Use of microwave digestion and atomic absorption spectrophotometry to determine chromic oxide as a digestibility marker in feed, feces, and ileal content.

Most conventional digestion procedures, such as dry ashing and wet ashing, are tedious and labor intensive. Microwave digestion is a good alternative, because microwave dissolution is faster, safer, and simpler, and provides more controlled reproducible conditions than conventional methods. The purpose of this study was to develop a microwave digestion method for mineralizing meat and bone meal diets, feces, and ileal contents.
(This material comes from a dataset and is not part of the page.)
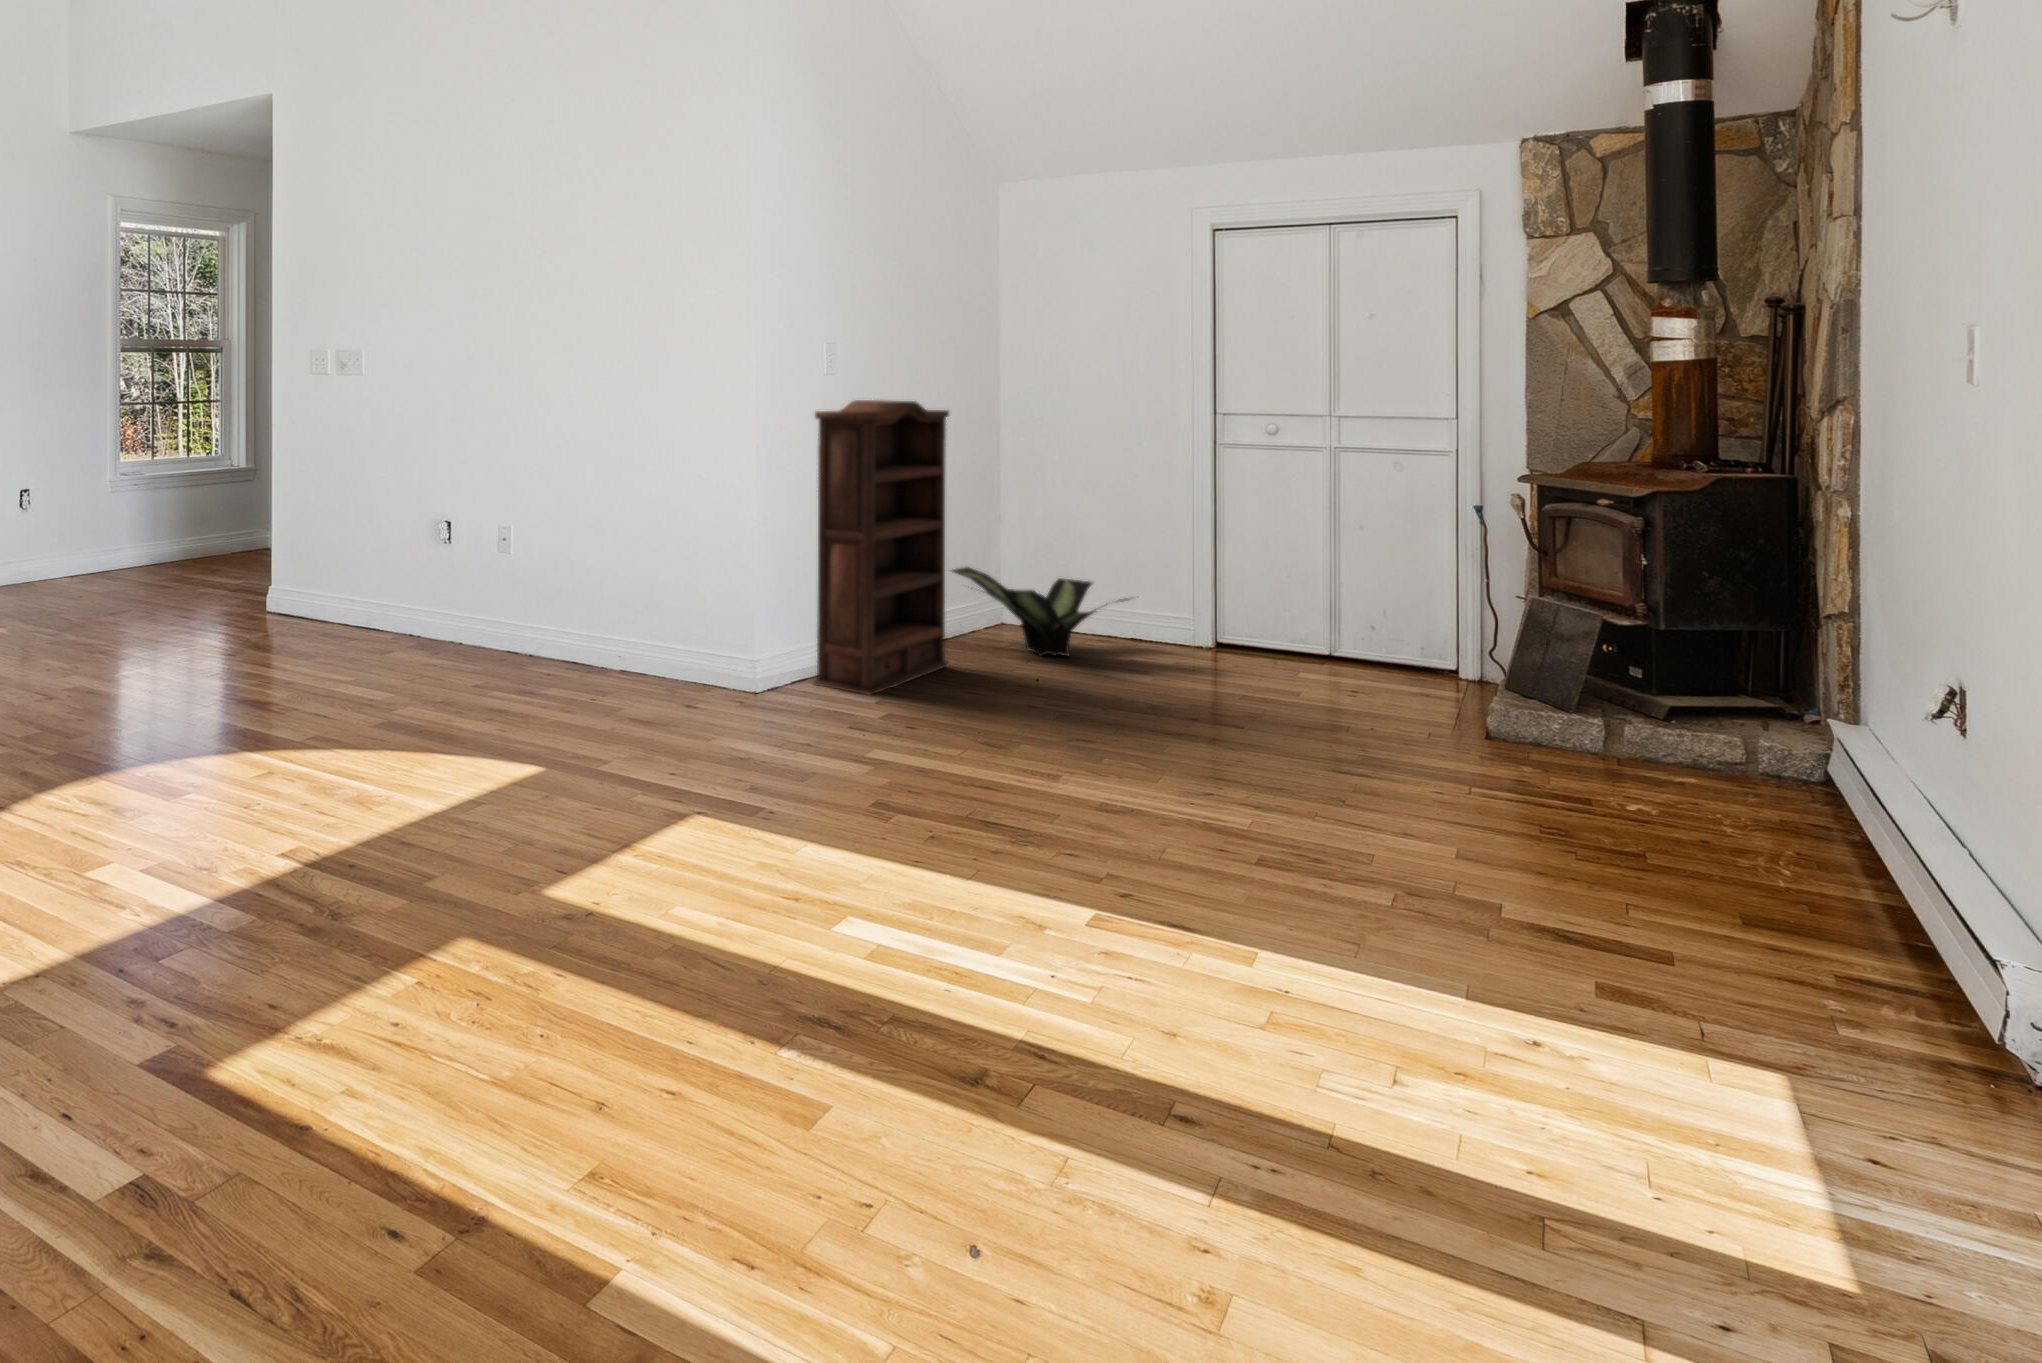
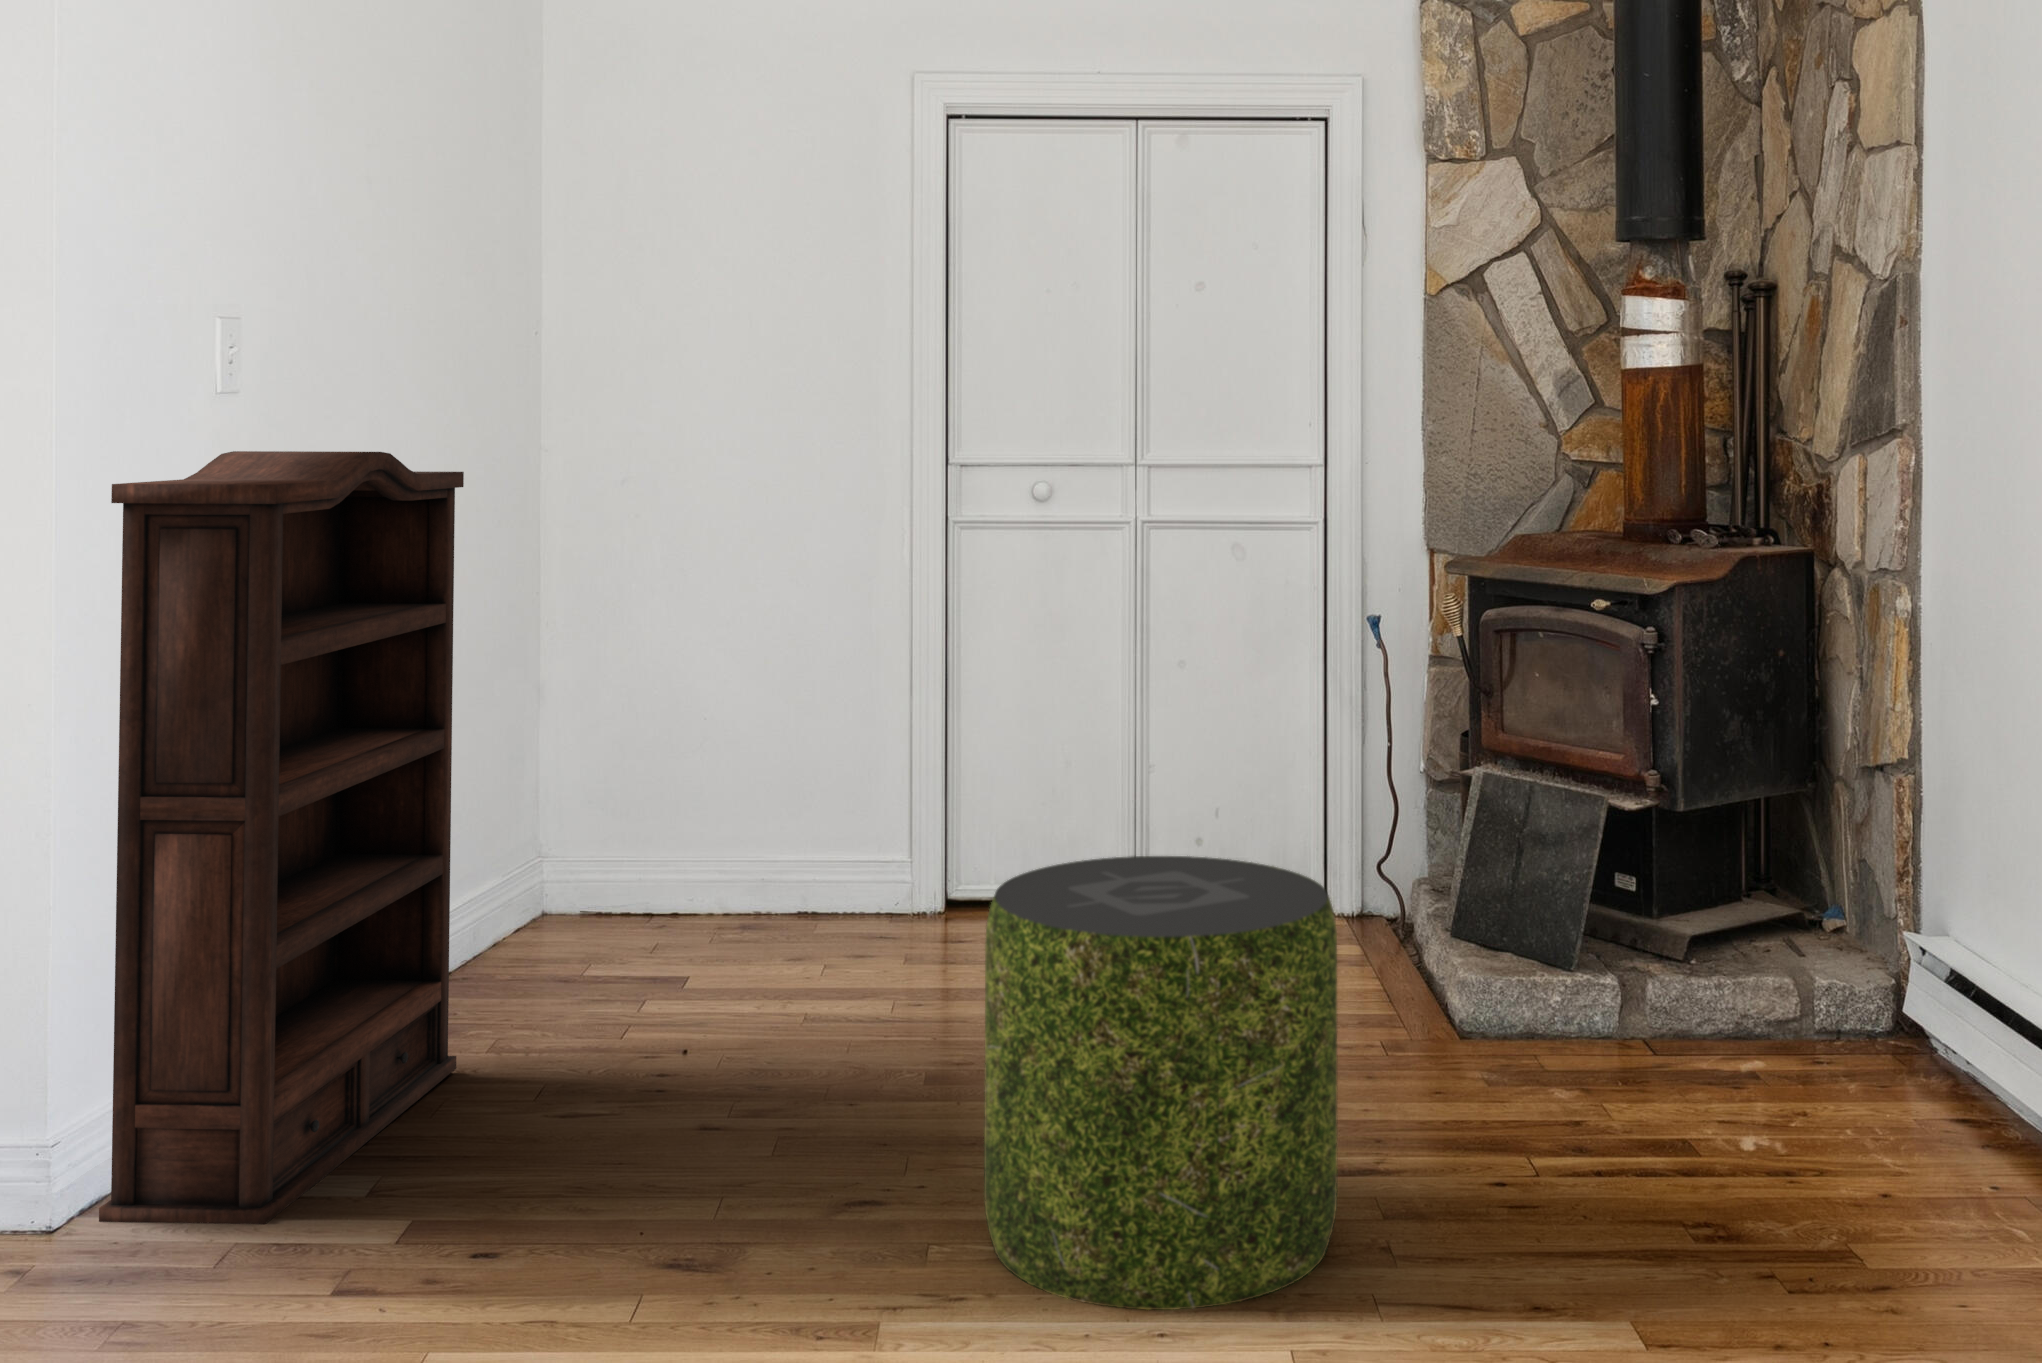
potted plant: present [952,567,1128,656] -> none [448,809,843,992]
pouf: none [1164,595,1345,786] -> present [984,856,1337,1310]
Each sample was heated on a hot plate for 10 min, dry ashed at 65 degrees C for 4 h, and transferred into microwave vessels. Then, 10 mL 70% HNO3 was added. Samples were digested for 7, 10, and 20 min at 95, 90, and 85% power, respectively. After the heating cycle, 6 mL 30% H2O2 was added, and samples were returned to the microwave for a second heating cycle of 1 and 7 min at 95% and 90% power, respectively. Finally, chromium concentration was determined by flame atomic absorption spectrophotometry. The digestion method was validated by using a standard reference material, SRM domestic sludge 2781, with a certified chromium value of 195 +/- 9 micrograms/g. The value obtained in this study was 178 +/- 11 micrograms/g, for a difference of 17 micrograms/g. Spike recovery experiments resulted in 103.16 and 100.35% recoveries of chromium from diet and feces samples, respectively. Coefficients of variation were 10.8 and 7.8%, respectively.